Examine the records and identify each line that includes the string "Zatřepálek". Copy those lines.

__________________________________________________

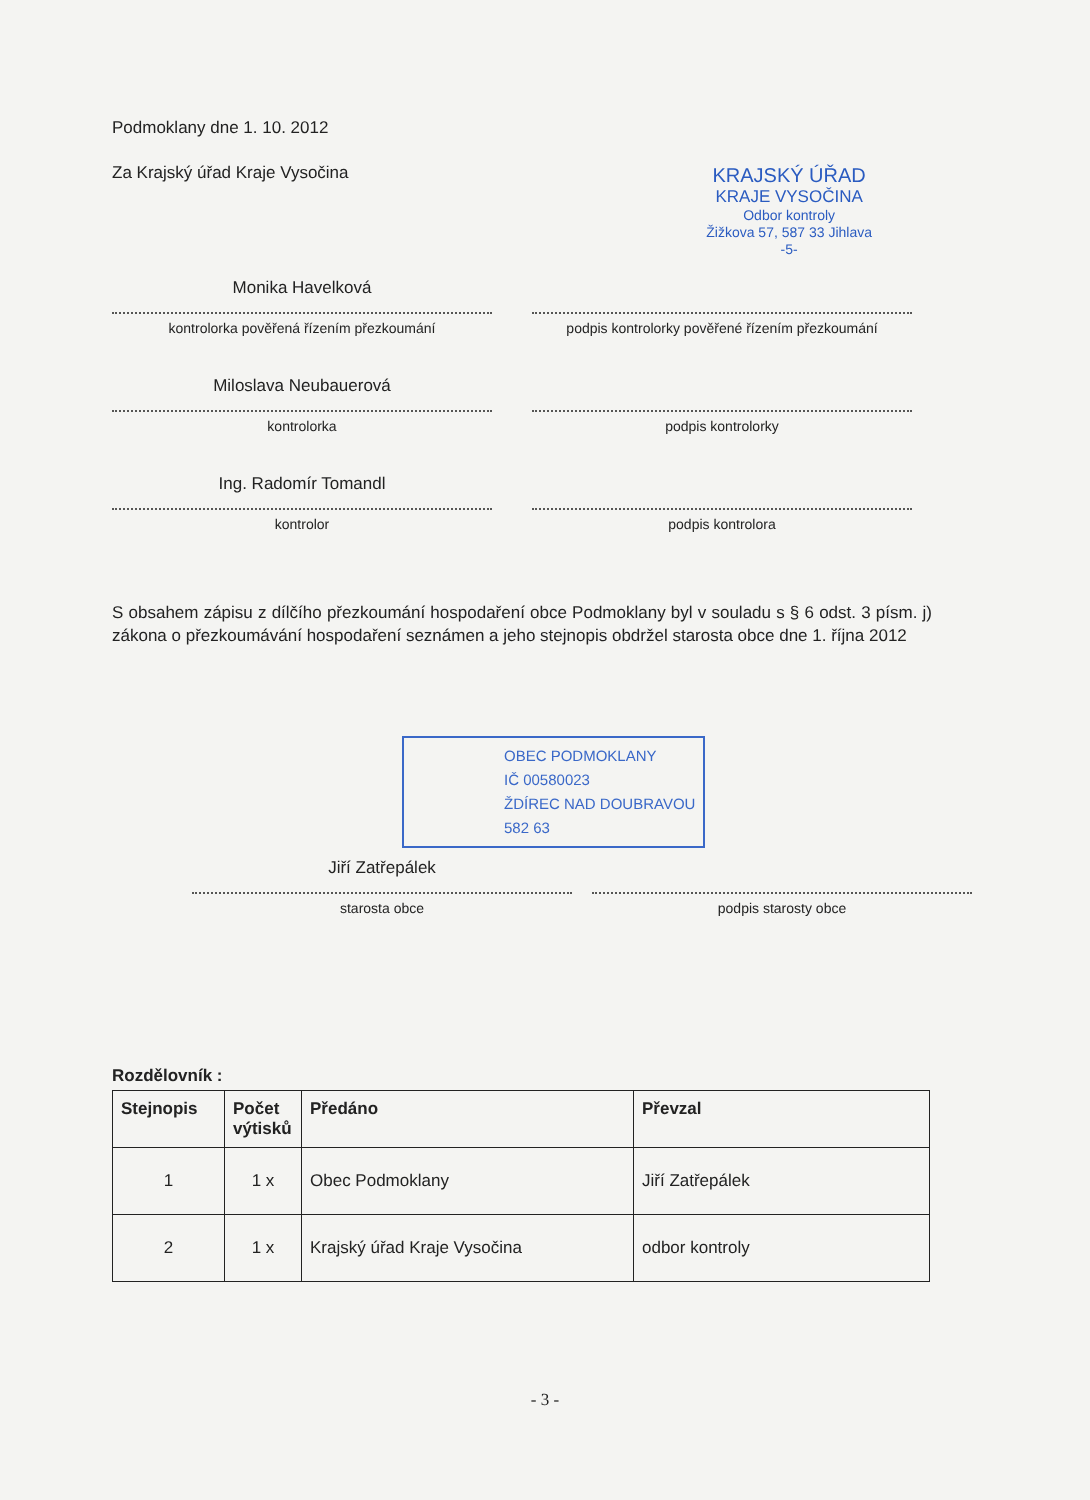Podmoklany dne 1. 10. 2012
Za Krajský úřad Kraje Vysočina
KRAJSKÝ ÚŘAD
KRAJE VYSOČINA
Odbor kontroly
Žižkova 57, 587 33 Jihlava
-5-
Monika Havelková
kontrolorka pověřená řízením přezkoumání
podpis kontrolorky pověřené řízením přezkoumání
Miloslava Neubauerová
kontrolorka
podpis kontrolorky
Ing. Radomír Tomandl
kontrolor
podpis kontrolora
S obsahem zápisu z dílčího přezkoumání hospodaření obce Podmoklany byl v souladu s § 6 odst. 3 písm. j) zákona o přezkoumávání hospodaření seznámen a jeho stejnopis obdržel starosta obce dne 1. října 2012
OBEC PODMOKLANY
IČ 00580023
ŽDÍREC NAD DOUBRAVOU
582 63
Jiří Zatřepálek
starosta obce
podpis starosty obce
Rozdělovník :
| Stejnopis | Počet výtisků | Předáno | Převzal |
| --- | --- | --- | --- |
| 1 | 1 x | Obec Podmoklany | Jiří Zatřepálek |
| 2 | 1 x | Krajský úřad Kraje Vysočina | odbor kontroly |
- 3 -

__________________________________________________

*Completed task*.
Jiří Zatřepálek
| 1 | 1 x | Obec Podmoklany | Jiří Zatřepálek |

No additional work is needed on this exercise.